Text excerpt
How MOJO helped modernize coach education for a 40-year-old soccer association in Australia
| 5 min read
Macarthur Football Association
When Kevin Guardado Amaya joined Macarthur Football Association (MFA) as the community coach manager, he was tasked with an important, ambitious goal: to make coach education more accessible.
And with one impulsive click on YouTube, he found his solution: the MOJO app.
The video he watched — the 10 best dribbling drills for kids — was right in the MiniRoos age bracket: grassroots soccer for boys and girls age 5 through 12. “I thought, This is exactly the thing we are missing in our curriculum,” says Guardado Amaya. “It was a perfect solution.”
The only thing: the MOJO app wasn’t yet available in Australia. (At the time, MOJO was less than a year old.)
Nevertheless, Guardado Amaya reached out to email@example.com in early January, to ask permission to use the YouTube videos in training sessions before the season kicked off that April. His email helped fast-track plans to unlock the app internationally. “I reached out to Kevin to let him know he could use the app and helped bring Macarthur FA onto the MOJO platform,” says John Howe, who runs strategy and development for MOJO. From there, Guardado Amaya was able to leverage the app to transform coaching for all of MFA.
MFA, an umbrella organization for nearly two dozen member clubs spread across Campbelltown, Camden and Wollondilly, sits about an hour outside of Sydney. With nearly 11,000 players, age 5 and up, and some 900 coaches, it’s a burgeoning hub of grassroots football — at a time when football participation, one of the most popular youth sports across Australia, has been leading the return to sport post-Covid.
Not incidentally, Covid and Guardado Amaya arrived at almost the same time. His first season with Macarthur FA, the second half of the season was cancelled due to Covid. And then in 2022, when lockdowns were finally lifted, there were historic floods.
“Coach education was heavily affected, in terms of practical part of course,” says Guardado Amaya.
But in many ways, the timing could not have been more fortuitous. Guardado Amaya discovered MOJO’s soccer curriculum on YouTube during those down times, and by January 2022, the MOJO app allowed coach education to go virtual for the first time.
It has since been embedded into formal coach education ever since.
“MOJO is really filling in that gap that we have in coach education currently in Australia,” says Guardado Amaya.
Before MOJO, coach education was all in-person, on the field training, which required two or three evenings or mornings from prospective volunteers. Once the training was digitized, coaches only needed one in-person training.
What’s more, by switching the curriculum to MOJO videos — literally embedding videos into slideshows — the training portion itself became more efficient and effective.

Problem details
Please continue the article above about MOJO and coach education at Macarthur Football Association from where it stops.

Information supplied
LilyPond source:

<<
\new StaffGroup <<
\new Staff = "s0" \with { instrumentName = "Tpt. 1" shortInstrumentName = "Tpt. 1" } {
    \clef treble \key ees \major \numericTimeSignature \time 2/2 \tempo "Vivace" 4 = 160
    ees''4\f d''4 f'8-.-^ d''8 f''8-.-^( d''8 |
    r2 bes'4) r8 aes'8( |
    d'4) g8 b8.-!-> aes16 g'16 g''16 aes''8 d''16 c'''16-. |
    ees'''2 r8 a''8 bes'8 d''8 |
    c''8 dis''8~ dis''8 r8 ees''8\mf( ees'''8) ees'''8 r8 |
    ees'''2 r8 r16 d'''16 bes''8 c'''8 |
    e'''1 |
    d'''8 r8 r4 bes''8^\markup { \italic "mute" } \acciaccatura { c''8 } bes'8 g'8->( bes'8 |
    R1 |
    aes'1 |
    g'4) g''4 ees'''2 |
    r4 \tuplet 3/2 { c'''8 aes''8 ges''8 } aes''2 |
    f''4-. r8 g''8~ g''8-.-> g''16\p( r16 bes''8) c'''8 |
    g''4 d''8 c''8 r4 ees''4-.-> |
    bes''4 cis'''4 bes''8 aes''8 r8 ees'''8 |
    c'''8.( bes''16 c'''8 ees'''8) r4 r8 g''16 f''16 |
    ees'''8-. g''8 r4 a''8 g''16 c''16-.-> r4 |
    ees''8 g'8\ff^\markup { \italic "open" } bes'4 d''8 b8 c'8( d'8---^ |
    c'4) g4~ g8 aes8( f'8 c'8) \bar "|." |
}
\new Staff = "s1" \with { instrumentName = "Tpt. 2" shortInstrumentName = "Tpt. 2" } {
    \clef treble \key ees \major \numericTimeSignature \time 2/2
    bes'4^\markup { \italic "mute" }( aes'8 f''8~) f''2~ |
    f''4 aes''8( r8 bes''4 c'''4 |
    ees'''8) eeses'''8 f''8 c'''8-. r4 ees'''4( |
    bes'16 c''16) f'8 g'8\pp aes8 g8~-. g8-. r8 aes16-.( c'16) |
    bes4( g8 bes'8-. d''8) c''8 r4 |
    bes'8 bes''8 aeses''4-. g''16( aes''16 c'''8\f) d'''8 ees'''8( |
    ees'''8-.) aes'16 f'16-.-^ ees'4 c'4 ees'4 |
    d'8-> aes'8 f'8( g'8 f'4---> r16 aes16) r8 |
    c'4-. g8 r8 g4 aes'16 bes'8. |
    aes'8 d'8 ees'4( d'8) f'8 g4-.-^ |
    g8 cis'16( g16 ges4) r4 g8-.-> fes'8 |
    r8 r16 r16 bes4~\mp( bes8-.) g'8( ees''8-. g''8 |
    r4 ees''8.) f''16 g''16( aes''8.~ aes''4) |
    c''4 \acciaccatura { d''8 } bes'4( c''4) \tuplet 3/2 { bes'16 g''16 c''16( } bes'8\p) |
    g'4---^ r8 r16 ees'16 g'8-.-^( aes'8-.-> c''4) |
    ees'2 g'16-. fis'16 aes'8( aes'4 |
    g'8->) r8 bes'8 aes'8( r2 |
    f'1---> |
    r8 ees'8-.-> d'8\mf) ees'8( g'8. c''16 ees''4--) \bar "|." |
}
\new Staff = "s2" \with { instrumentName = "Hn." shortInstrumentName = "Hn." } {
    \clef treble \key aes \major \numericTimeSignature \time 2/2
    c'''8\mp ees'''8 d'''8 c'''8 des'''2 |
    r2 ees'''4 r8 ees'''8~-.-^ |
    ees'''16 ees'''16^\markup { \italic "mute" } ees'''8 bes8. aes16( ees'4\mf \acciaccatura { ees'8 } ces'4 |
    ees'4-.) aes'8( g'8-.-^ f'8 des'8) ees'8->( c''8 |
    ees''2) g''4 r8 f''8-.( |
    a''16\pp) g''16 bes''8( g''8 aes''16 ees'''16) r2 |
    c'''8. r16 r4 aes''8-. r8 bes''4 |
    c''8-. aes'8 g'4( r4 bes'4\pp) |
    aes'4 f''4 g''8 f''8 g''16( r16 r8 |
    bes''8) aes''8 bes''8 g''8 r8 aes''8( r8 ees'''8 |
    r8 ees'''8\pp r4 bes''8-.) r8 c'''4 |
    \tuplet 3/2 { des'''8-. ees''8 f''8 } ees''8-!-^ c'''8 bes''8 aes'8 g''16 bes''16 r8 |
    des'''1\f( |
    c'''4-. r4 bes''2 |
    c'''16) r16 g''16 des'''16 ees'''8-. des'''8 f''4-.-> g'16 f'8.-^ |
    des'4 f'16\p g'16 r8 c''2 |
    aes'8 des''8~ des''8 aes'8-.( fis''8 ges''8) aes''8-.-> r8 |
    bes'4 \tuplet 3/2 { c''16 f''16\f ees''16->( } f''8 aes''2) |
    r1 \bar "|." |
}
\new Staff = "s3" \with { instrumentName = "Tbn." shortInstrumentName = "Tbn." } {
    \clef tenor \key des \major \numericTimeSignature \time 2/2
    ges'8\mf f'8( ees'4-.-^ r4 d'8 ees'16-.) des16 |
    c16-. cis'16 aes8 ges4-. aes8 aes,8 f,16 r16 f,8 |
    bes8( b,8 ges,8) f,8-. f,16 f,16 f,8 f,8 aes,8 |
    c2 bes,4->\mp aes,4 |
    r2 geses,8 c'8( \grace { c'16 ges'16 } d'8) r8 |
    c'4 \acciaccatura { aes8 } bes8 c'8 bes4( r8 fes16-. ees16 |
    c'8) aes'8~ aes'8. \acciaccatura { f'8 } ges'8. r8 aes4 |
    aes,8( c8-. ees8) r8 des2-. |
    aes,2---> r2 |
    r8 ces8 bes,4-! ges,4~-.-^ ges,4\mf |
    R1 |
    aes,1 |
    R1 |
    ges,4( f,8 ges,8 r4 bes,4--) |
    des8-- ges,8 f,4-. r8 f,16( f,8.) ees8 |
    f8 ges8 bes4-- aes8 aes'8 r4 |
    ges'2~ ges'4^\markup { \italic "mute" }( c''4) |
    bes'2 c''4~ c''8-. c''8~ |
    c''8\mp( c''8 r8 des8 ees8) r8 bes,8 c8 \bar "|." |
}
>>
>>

Answer to this task
“We don’t have access to concise, clear, proscriptive videos, where you can really see how a session works,” Guardado Amaya explains. “Coaches can get the idea from the .pdf, but when it gets to running the activity, everything becomes a mess. With the video, you can see how each person moves. That’s the big help for them.”
After one full season with the MOJO app, and, in particular, once the MOJO and MLS partnership was announced in August 2022, Guardado Amaya decided to take things one step further: creating custom curriculum. “I dedicated some time in our postseason, which for us is September through December,” he says. He built session plans for each of the major MiniRoos age groups.
For a one-man team, it allowed Guardado Amaya to help hundreds of grassroots coaches on the field each week, not just during coach training. And it was easy.
“It’s drag and drop,” he says. “It’s the quickest way that I’ve ever created a curriculum.”
His only real challenge? The quirks of American English.
“Scrimmage — no one knows what it means here,” laughs Guardado Amaya. “We just called it a game.”
As with almost every soccer club the world over, a key struggle for MFA has been to recruit and retain volunteer coaches who are the backbone of grassroots programs.
“MOJO makes it easy to coach — that is the benefit,” says Guardado Amaya. “And it makes it easier to come back. So it helps with retention, just out of ease of use.”
He cites the impressive growth among community coaches first using MOJO. In a year’s time, Macarthur FA doubled the number of coaches using the app. “The feedback we’ve received from coaches has been overwhelmingly positive, a testament to the value and utility of our platform,” says Guardado Amaya.
At the same time, interest in the sport has only grown, buoyed in no small part by Australia’s strong run in the World Cup.
“I strongly believe that the MOJO app has had a significant impact on grassroots coaching. When I visit local club training nights, I often see coaches implementing games like ‘Duck Tails’ and ‘Dribble Derby’ that they have learned from the app. It’s great to see such positive results and engagement from our community.”